* AUFGABE 1
Beantworte anhand des Auszugs drei Fragen:
(a) Welche Tastenkombination nennt chmee für die Transformation?
(b) In welche Richtung hat jonlar die Kopie des Logos gespiegelt?
(c) Welche Ebene soll man laut Leola13 zuerst anwählen?

# Schatten nach hinten erstellen



## jonlar (6. August 2010)

Ich brauche noch mal eure Hilfe.  Ich möchte einen Schatten so erstellen das er nach hinten geht. Soll so aussehen, als wenn ein Scheinwerfer auf Logo fällt und den Schatten nach hinten wirft.

Was ich bisher gemacht habe:
Kopie meines Logos erstellt
Vertikal gespiegelt. 
Verlaufsfarbe "zu transparent"
Deckwarbe auf 70% gestellt.

Nun weiß ich leider nicht was ich machen muss, um den Schatten nach "Hinten" zu drehen.


----------



## chmee (6. August 2010)

Du benutzt die Transformation [STRG]+T. Wenn Du die Tasten [STRG] [ALT] bzw. [SHIFT] drückst, lassen sich die Eck- und Kantenpunkte zB auch perspektivisch bewegen/skalieren.

mfg chmee


----------



## Leola13 (6. August 2010)

Hai,

die Schattenebene anwählen, Strg + T  (transformieren) und .... zu langsam

Ciao Stefan


----------



## jonlar (6. August 2010)

Hehe. Ok ich danke euch


----------

* AUFGABE 2
Kopiere aus der Auflistung alles vom Anfang bis einschließlich der Zeile, die „collector number: 78579“ enthält, zeichengetreu.

* BEREITGESTELLTE ANGABEN
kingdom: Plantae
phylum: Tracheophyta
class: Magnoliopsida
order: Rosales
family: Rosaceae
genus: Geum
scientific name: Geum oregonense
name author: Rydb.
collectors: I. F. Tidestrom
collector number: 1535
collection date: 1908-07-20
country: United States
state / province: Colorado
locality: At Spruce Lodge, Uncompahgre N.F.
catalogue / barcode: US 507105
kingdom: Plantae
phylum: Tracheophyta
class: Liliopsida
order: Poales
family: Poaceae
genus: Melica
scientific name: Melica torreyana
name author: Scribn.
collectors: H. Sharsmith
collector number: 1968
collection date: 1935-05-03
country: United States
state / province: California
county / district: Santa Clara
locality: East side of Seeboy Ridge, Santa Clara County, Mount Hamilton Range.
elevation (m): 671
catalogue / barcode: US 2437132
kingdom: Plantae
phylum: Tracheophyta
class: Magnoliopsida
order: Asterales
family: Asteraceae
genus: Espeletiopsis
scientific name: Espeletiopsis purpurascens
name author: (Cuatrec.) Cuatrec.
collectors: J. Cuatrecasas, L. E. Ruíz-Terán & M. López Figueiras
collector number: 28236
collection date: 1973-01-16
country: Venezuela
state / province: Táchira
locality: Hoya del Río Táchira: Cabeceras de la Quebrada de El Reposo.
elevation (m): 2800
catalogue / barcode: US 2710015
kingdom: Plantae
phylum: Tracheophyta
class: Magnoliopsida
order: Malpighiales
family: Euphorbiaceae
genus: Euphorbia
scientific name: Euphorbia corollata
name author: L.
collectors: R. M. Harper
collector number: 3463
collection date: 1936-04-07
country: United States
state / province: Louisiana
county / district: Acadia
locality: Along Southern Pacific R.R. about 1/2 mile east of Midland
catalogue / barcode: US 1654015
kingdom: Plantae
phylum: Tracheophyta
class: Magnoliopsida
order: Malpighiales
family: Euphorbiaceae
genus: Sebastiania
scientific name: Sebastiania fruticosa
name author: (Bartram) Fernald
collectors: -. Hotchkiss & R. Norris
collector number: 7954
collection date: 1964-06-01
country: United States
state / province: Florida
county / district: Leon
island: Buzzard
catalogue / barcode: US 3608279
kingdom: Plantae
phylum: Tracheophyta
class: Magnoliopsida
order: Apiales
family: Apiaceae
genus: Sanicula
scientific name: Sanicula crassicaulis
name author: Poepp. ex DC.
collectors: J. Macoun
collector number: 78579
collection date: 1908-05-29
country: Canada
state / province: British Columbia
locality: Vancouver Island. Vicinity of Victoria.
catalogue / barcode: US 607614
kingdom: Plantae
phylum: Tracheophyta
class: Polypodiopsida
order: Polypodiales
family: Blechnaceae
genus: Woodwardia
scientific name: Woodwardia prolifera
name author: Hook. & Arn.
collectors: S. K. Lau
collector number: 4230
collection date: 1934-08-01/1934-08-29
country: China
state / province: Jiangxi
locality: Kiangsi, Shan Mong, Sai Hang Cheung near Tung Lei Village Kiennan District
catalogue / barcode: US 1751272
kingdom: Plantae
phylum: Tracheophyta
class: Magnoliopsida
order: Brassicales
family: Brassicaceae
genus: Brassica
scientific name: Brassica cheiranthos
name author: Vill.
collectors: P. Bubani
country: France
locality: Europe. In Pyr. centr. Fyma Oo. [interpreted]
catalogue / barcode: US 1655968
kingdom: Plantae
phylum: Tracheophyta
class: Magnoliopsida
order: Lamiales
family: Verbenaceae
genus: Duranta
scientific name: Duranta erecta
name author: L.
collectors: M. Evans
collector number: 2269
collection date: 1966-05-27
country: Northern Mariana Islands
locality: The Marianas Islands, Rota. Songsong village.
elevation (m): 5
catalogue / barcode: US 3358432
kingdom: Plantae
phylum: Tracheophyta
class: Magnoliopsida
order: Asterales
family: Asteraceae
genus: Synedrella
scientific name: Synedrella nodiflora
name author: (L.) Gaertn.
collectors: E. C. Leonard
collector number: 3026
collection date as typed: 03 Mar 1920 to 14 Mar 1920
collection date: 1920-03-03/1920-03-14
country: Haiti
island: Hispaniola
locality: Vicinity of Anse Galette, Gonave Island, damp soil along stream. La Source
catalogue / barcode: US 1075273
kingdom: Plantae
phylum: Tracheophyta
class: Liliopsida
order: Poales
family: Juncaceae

* FERTIGE ANTWORT 1
(a) [STRG]+T
(b) Vertikal
(c) Die Schattenebene

* FERTIGE ANTWORT 2
kingdom: Plantae
phylum: Tracheophyta
class: Magnoliopsida
order: Rosales
family: Rosaceae
genus: Geum
scientific name: Geum oregonense
name author: Rydb.
collectors: I. F. Tidestrom
collector number: 1535
collection date: 1908-07-20
country: United States
state / province: Colorado
locality: At Spruce Lodge, Uncompahgre N.F.
catalogue / barcode: US 507105
kingdom: Plantae
phylum: Tracheophyta
class: Liliopsida
order: Poales
family: Poaceae
genus: Melica
scientific name: Melica torreyana
name author: Scribn.
collectors: H. Sharsmith
collector number: 1968
collection date: 1935-05-03
country: United States
state / province: California
county / district: Santa Clara
locality: East side of Seeboy Ridge, Santa Clara County, Mount Hamilton Range.
elevation (m): 671
catalogue / barcode: US 2437132
kingdom: Plantae
phylum: Tracheophyta
class: Magnoliopsida
order: Asterales
family: Asteraceae
genus: Espeletiopsis
scientific name: Espeletiopsis purpurascens
name author: (Cuatrec.) Cuatrec.
collectors: J. Cuatrecasas, L. E. Ruíz-Terán & M. López Figueiras
collector number: 28236
collection date: 1973-01-16
country: Venezuela
state / province: Táchira
locality: Hoya del Río Táchira: Cabeceras de la Quebrada de El Reposo.
elevation (m): 2800
catalogue / barcode: US 2710015
kingdom: Plantae
phylum: Tracheophyta
class: Magnoliopsida
order: Malpighiales
family: Euphorbiaceae
genus: Euphorbia
scientific name: Euphorbia corollata
name author: L.
collectors: R. M. Harper
collector number: 3463
collection date: 1936-04-07
country: United States
state / province: Louisiana
county / district: Acadia
locality: Along Southern Pacific R.R. about 1/2 mile east of Midland
catalogue / barcode: US 1654015
kingdom: Plantae
phylum: Tracheophyta
class: Magnoliopsida
order: Malpighiales
family: Euphorbiaceae
genus: Sebastiania
scientific name: Sebastiania fruticosa
name author: (Bartram) Fernald
collectors: -. Hotchkiss & R. Norris
collector number: 7954
collection date: 1964-06-01
country: United States
state / province: Florida
county / district: Leon
island: Buzzard
catalogue / barcode: US 3608279
kingdom: Plantae
phylum: Tracheophyta
class: Magnoliopsida
order: Apiales
family: Apiaceae
genus: Sanicula
scientific name: Sanicula crassicaulis
name author: Poepp. ex DC.
collectors: J. Macoun
collector number: 78579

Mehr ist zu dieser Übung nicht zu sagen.